# What is required
Copy the text of the lines below word for word, and leave the pictures out of your answer.

=====

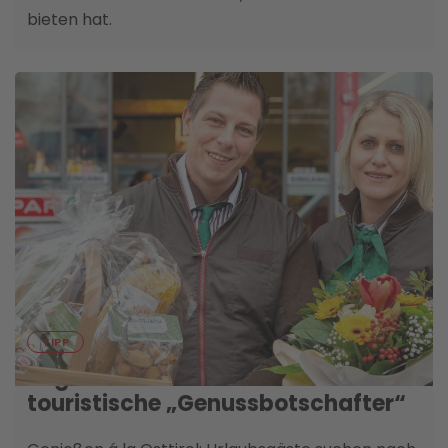
bieten hat.
25. AUGUST
TIPP
Regionale Lebensmittel sind
touristische „Genussbotschafte­r“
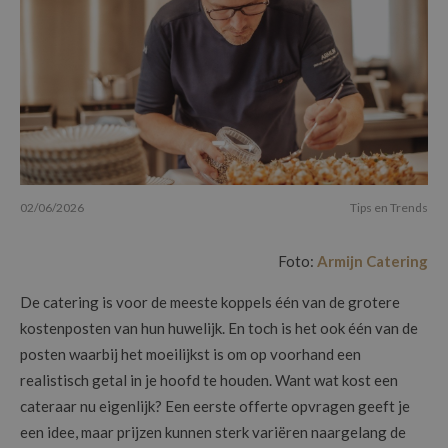
02/06/2026
Tips en Trends
Foto:
Armijn Catering
De catering is voor de meeste koppels één van de grotere
kostenposten van hun huwelijk. En toch is het ook één van de
posten waarbij het moeilijkst is om op voorhand een
realistisch getal in je hoofd te houden. Want wat kost een
cateraar nu eigenlijk? Een eerste offerte opvragen geeft je
een idee, maar prijzen kunnen sterk variëren naargelang de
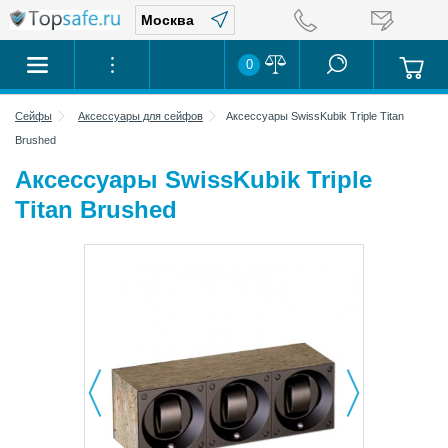
0
Сейфы
Аксессуары для сейфов
Аксессуары SwissKubik Triple Titan
Brushed
Аксессуары SwissKubik Triple
Titan Brushed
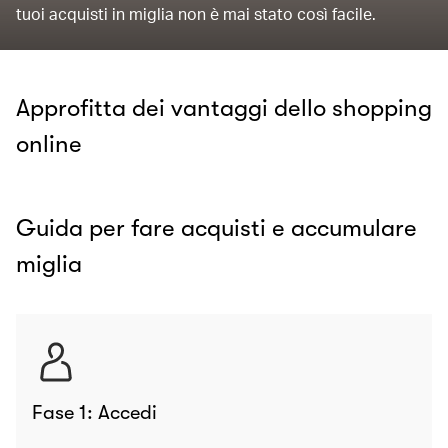
tuoi acquisti in miglia non è mai stato così facile.
Approfitta dei vantaggi dello shopping
online
Guida per fare acquisti e accumulare
miglia
Fase 1: Accedi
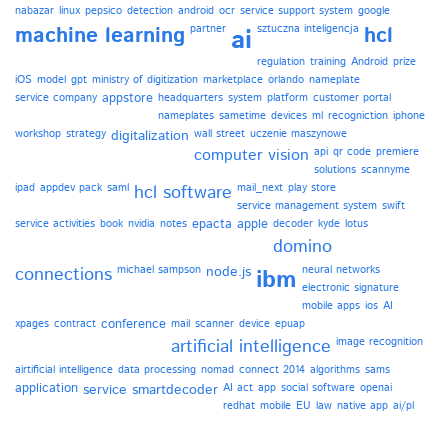
nabazar
linux
pepsico
detection
android
ocr
service support system
google
machine learning
partner
sztuczna inteligencja
hcl
ai
regulation
training
Android
prize
iOS
model
gpt
ministry of digitization
marketplace
orlando
nameplate
appstore
service company
headquarters
system
platform
customer portal
nameplates
sametime
devices
ml
recogniction
iphone
workshop
strategy
digitalization
wall street
uczenie maszynowe
computer vision
api
qr code
premiere
solutions
scannyme
ipad
appdev pack
saml
hcl software
mail_next
play store
service management system
swift
epacta
apple
service activities
book
nvidia
notes
decoder
kyde
lotus
domino
connections
michael sampson
node.js
neural networks
ibm
electronic signature
mobile apps
ios
AI
conference
xpages
contract
mail
scanner
device
epuap
artificial intelligence
image recognition
airtificial intelligence
data processing
nomad
connect 2014
algorithms
sams
application
service
smartdecoder
AI act
app
social software
openai
redhat
mobile
EU
law
native app
ai/pl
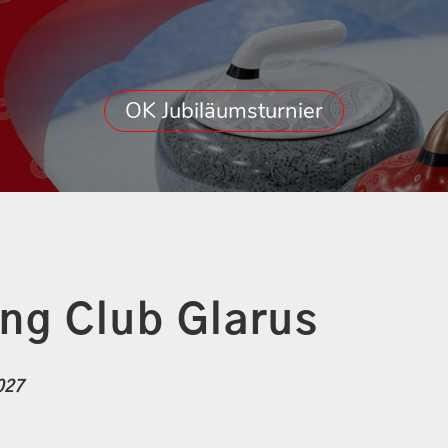
OK Jubiläumsturnier
ing Club Glarus
027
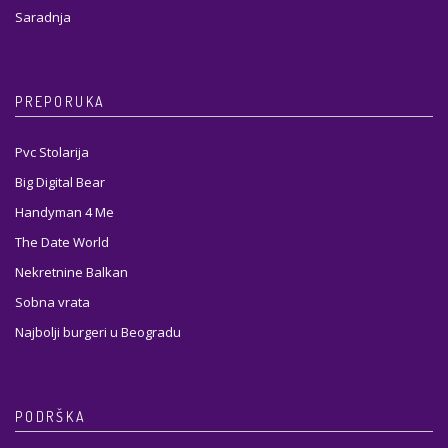
Saradnja
PREPORUKA
Pvc Stolarija
Big Digital Bear
Handyman 4 Me
The Date World
Nekretnine Balkan
Sobna vrata
Najbolji burgeri u Beogradu
PODRŠKA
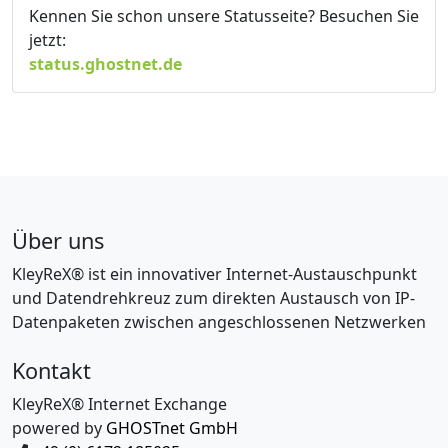
Kennen Sie schon unsere Statusseite? Besuchen Sie
jetzt:
status.ghostnet.de
Über uns
KleyReX® ist ein innovativer Internet-Austauschpunkt
und Datendrehkreuz zum direkten Austausch von IP-
Datenpaketen zwischen angeschlossenen Netzwerken
Kontakt
KleyReX® Internet Exchange
powered by
GHOSTnet GmbH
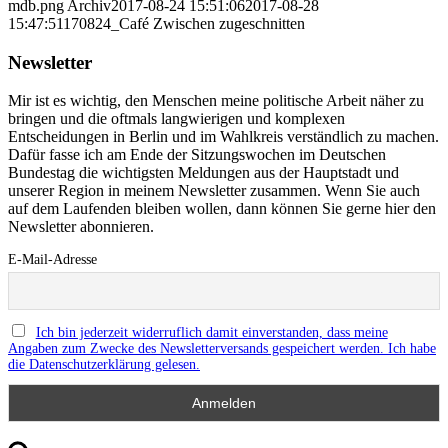
mdb.png
Archiv
2017-08-24 15:51:06
2017-08-28
15:47:51
170824_Café Zwischen zugeschnitten
Newsletter
Mir ist es wichtig, den Menschen meine politische Arbeit näher zu
bringen und die oftmals langwierigen und komplexen
Entscheidungen in Berlin und im Wahlkreis verständlich zu machen.
Dafür fasse ich am Ende der Sitzungswochen im Deutschen
Bundestag die wichtigsten Meldungen aus der Hauptstadt und
unserer Region in meinem Newsletter zusammen. Wenn Sie auch
auf dem Laufenden bleiben wollen, dann können Sie gerne hier den
Newsletter abonnieren.
E-Mail-Adresse
Ich bin jederzeit widerruflich damit einverstanden, dass meine
Angaben zum Zwecke des Newsletterversands gespeichert werden. Ich habe
die Datenschutzerklärung gelesen.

=====

# Answer to the problem
bieten hat.
25. AUGUST
TIPP
Regionale Lebensmittel sind
touristische „Genussbotschafte­r“
02/06/2026
Tips en Trends
Foto:
Armijn Catering
De catering is voor de meeste koppels één van de grotere
kostenposten van hun huwelijk. En toch is het ook één van de
posten waarbij het moeilijkst is om op voorhand een
realistisch getal in je hoofd te houden. Want wat kost een
cateraar nu eigenlijk? Een eerste offerte opvragen geeft je
een idee, maar prijzen kunnen sterk variëren naargelang de
0
Сейфы
Аксессуары для сейфов
Аксессуары SwissKubik Triple Titan
Brushed
Аксессуары SwissKubik Triple
Titan Brushed
tuoi acquisti in miglia non è mai stato così facile.
Approfitta dei vantaggi dello shopping
online
Guida per fare acquisti e accumulare
miglia
Fase 1: Accedi
nabazar
linux
pepsico
detection
android
ocr
service support system
google
machine learning
partner
sztuczna inteligencja
hcl
ai
regulation
training
Android
prize
iOS
model
gpt
ministry of digitization
marketplace
orlando
nameplate
appstore
service company
headquarters
system
platform
customer portal
nameplates
sametime
devices
ml
recogniction
iphone
workshop
strategy
digitalization
wall street
uczenie maszynowe
computer vision
api
qr code
premiere
solutions
scannyme
ipad
appdev pack
saml
hcl software
mail_next
play store
service management system
swift
epacta
apple
service activities
book
nvidia
notes
decoder
kyde
lotus
domino
connections
michael sampson
node.js
neural networks
ibm
electronic signature
mobile apps
ios
AI
conference
xpages
contract
mail
scanner
device
epuap
artificial intelligence
image recognition
airtificial intelligence
data processing
nomad
connect 2014
algorithms
sams
application
service
smartdecoder
AI act
app
social software
openai
redhat
mobile
EU
law
native app
ai/pl
OK Jubiläumsturnier
ing Club Glarus
027
Saradnja
PREPORUKA
Pvc Stolarija
Big Digital Bear
Handyman 4 Me
The Date World
Nekretnine Balkan
Sobna vrata
Najbolji burgeri u Beogradu
PODRŠKA
Kennen Sie schon unsere Statusseite? Besuchen Sie
jetzt:
status.ghostnet.de
Über uns
KleyReX® ist ein innovativer Internet-Austauschpunkt
und Datendrehkreuz zum direkten Austausch von IP-
Datenpaketen zwischen angeschlossenen Netzwerken
Kontakt
KleyReX® Internet Exchange
powered by
GHOSTnet GmbH
mdb.png
Archiv
2017-08-24 15:51:06
2017-08-28
15:47:51
170824_Café Zwischen zugeschnitten
Newsletter
Mir ist es wichtig, den Menschen meine politische Arbeit näher zu
bringen und die oftmals langwierigen und komplexen
Entscheidungen in Berlin und im Wahlkreis verständlich zu machen.
Dafür fasse ich am Ende der Sitzungswochen im Deutschen
Bundestag die wichtigsten Meldungen aus der Hauptstadt und
unserer Region in meinem Newsletter zusammen. Wenn Sie auch
auf dem Laufenden bleiben wollen, dann können Sie gerne hier den
Newsletter abonnieren.
E-Mail-Adresse
Ich bin jederzeit widerruflich damit einverstanden, dass meine
Angaben zum Zwecke des Newsletterversands gespeichert werden. Ich habe
die Datenschutzerklärung gelesen.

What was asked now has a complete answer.